(SOURCE MATERIAL Opens)

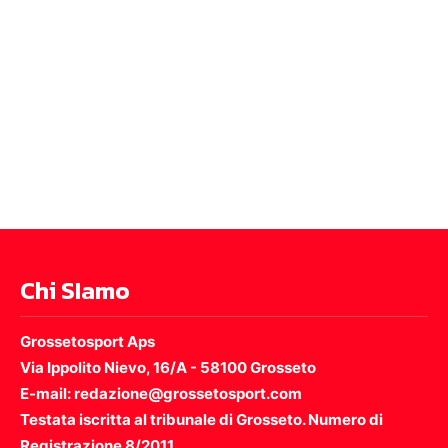
Chi SIamo
Grossetosport Aps
Via Ippolito Nievo, 16/A - 58100 Grosseto
E-mail: redazione@grossetosport.com
Testata iscritta al tribunale di Grosseto. Numero di
Registrazione 8/2011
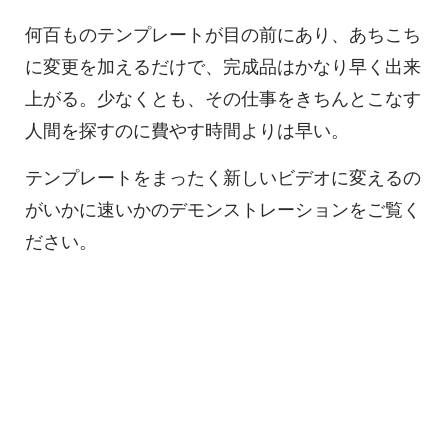
何百ものテンプレートが目の前にあり、あちこち
に変更を加えるだけで、完成品はかなり早く出来
上がる。少なくとも、その仕事をきちんとこなす
人間を探すのに費やす時間よりは早い。
テンプレートをまったく新しいビデオに変えるの
がいかに速いかのデモンストレーションをご覧く
ださい。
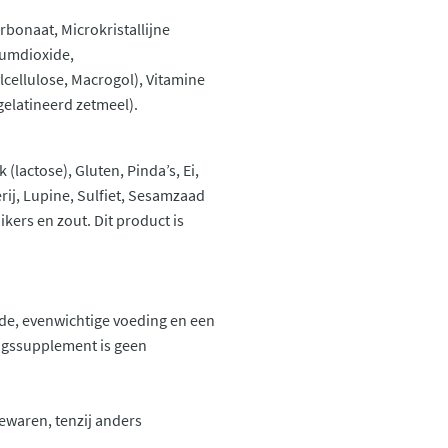
bonaat, Microkristallijne
cumdioxide,
cellulose, Macrogol), Vitamine
elatineerd zetmeel).
lactose), Gluten, Pinda’s, Ei,
rij, Lupine, Sulfiet, Sesamzaad
kers en zout. Dit product is
de, evenwichtige voeding en een
ingssupplement is geen
ewaren, tenzij anders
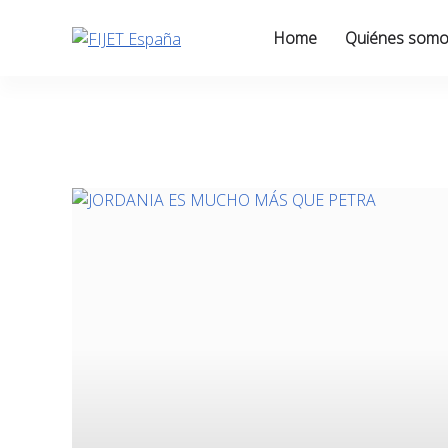
Skip
to
Home
Quiénes som
content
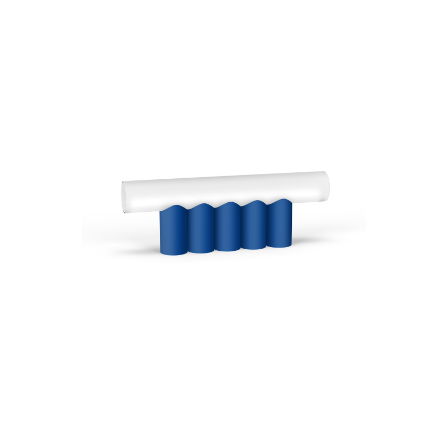
Créer
mon
compte
Demander
mon
accès
Me
connecter
Adresse de
messagerie ou
Identifiant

(SOURCE MATERIAL Closes)

__WORK REQUIRED__. Could you reproduce the entries verbatim, leaving out all pictures?

__REPLY__.
Chi SIamo
Grossetosport Aps
Via Ippolito Nievo, 16/A - 58100 Grosseto
E-mail: redazione@grossetosport.com
Testata iscritta al tribunale di Grosseto. Numero di
Registrazione 8/2011
何百ものテンプレートが目の前にあり、あちこち
に変更を加えるだけで、完成品はかなり早く出来
上がる。少なくとも、その仕事をきちんとこなす
人間を探すのに費やす時間よりは早い。
テンプレートをまったく新しいビデオに変えるの
がいかに速いかのデモンストレーションをご覧く
ださい。
bonaat, Microkristallijne
cumdioxide,
cellulose, Macrogol), Vitamine
elatineerd zetmeel).
lactose), Gluten, Pinda’s, Ei,
rij, Lupine, Sulfiet, Sesamzaad
kers en zout. Dit product is
de, evenwichtige voeding en een
ingssupplement is geen
ewaren, tenzij anders
Skip
to
Home
Quiénes som
content
Créer
mon
compte
Demander
mon
accès
Me
connecter
Adresse de
messagerie ou
Identifiant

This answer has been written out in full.